Thursday, February 19, 2009

Pieces of my Playground...

Recesses with my forehead against the concrete wall near my class, and my hands on my head. Time out they would call it. I spent enough of my fifteen minute recesses against this wall, at some point teachers gave up on supervision and attended to better and bigger things. It was in these moments that my classmates would all gather around seeping into the normally-dreaded corner, and filling it with sounds of laughter. Scraping pieces of tanbark against the ground making stars and circles, I’d promise them that tomorrow I’d behave and we’d be in the sandpit instead of on the dark concrete next to the room we just came out of.

Shaka put Laila’s eraser into his mouth during recess and left it wet and slimy on her desk for when she came back. We decided that a decent punishment would be to go to a far off corner of our elementary school playground and dig a hole, deep like a well, fill it up with muddy water, cover the top with sticks and leaves and call him over with some excuse, watch him stand and fall in and then tell him that he should never put a girl's eraser into his mouth again. We never finished it. In fact, before we were able to avenge Laila’s eraser, all our feet had fallen into the mud hold at least once. Our deep avenging powerful well was left at a small dent in the ground.

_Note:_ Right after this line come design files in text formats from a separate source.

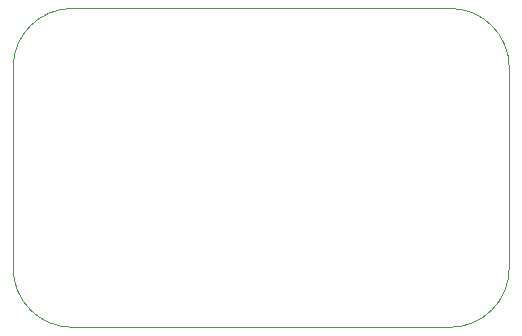
<source format=gbr>
%TF.GenerationSoftware,KiCad,Pcbnew,(6.0.5)*%
%TF.CreationDate,2022-06-01T17:15:45+01:00*%
%TF.ProjectId,OOEB-MODULE-PCB,4f4f4542-2d4d-44f4-9455-4c452d504342,rev?*%
%TF.SameCoordinates,Original*%
%TF.FileFunction,Profile,NP*%
%FSLAX46Y46*%
G04 Gerber Fmt 4.6, Leading zero omitted, Abs format (unit mm)*
G04 Created by KiCad (PCBNEW (6.0.5)) date 2022-06-01 17:15:45*
%MOMM*%
%LPD*%
G01*
G04 APERTURE LIST*
%TA.AperFunction,Profile*%
%ADD10C,0.120000*%
%TD*%
G04 APERTURE END LIST*
D10*
%TO.C,REF\u002A\u002A*%
X-21000000Y-8500000D02*
X-21000000Y8500000D01*
X-16000000Y13500000D02*
X16000000Y13500000D01*
X21000000Y8500000D02*
X21000000Y-8500000D01*
X16000000Y-13500000D02*
X-16000000Y-13500000D01*
X16000000Y-13500000D02*
G75*
G03*
X21000000Y-8500000I0J5000000D01*
G01*
X-21000000Y-8500000D02*
G75*
G03*
X-16000000Y-13500000I5000000J0D01*
G01*
X21000000Y8500000D02*
G75*
G03*
X16000000Y13500000I-5000000J0D01*
G01*
X-16000000Y13500000D02*
G75*
G03*
X-21000000Y8500000I0J-5000000D01*
G01*
%TD*%
M02*

</source>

Lunch times consisted of all of us making a massive circle, one of us standing in the center turning round and round. Cut the cake, cut the cake, lay the pieces nice and straight. From kindergarteners to fifth graders—all forty of us singing in perfect unison. Chasing each other round and round and round the circle till we tired.

I’d sit in the sand pit, and stretch out my hand, and, just as I promised, would let her practice her henna patterns. Only I never had the patience to hold my hand in empty space for much longer than five minutes. There’s too much to attend to in a playground…

…especially when you’re trying to find a way to get into the older grades’ secret clubhouses. Their clubhouse was built under the only tree. Their clubhouse with spare tires (ruins from our inner city surroundings) as walls, spare pieces of wood as tiles, and a nail against a tree for a framed picture.

Kickball, States, Hopscotch, Clap games.

These are my playground memories.

And now I’m twenty, and our schools no longer have playgrounds.

Twenty where the schedule doesn’t carve out a fifteen minute block in your day, commanding you to play, where no one sees a piece of chalk against a blackboard and thinks to grab it and draw out a large hopscotch grid against the cement, where you can no longer dig through the mud with high aspirations of playful revenge.

And yet, I’ve managed to keep my playground. I keep it, with its spare tires, cement, and sand. I keep it all, with its hopscotch, and mud and kickball fields in my head. It’s perfectly intact. It’s quite a fun place only I’m the only one throwing stones against my boxes, and my balls only bounce as they leave my fingertips, and the cement corners are only filled with my laughter.

So here I am extracting my clubhouse from the corners and boxes of my mind, and extending a hand. Asking you to bounce me the ball back. Hold my hand and make a circle. Run around as we call states. Kick the ball when it comes your way. Chase me to the swings. Draw henna on my hand. Spit on my eraser. Keep me out of the secret clubhouse. Send me off to corners.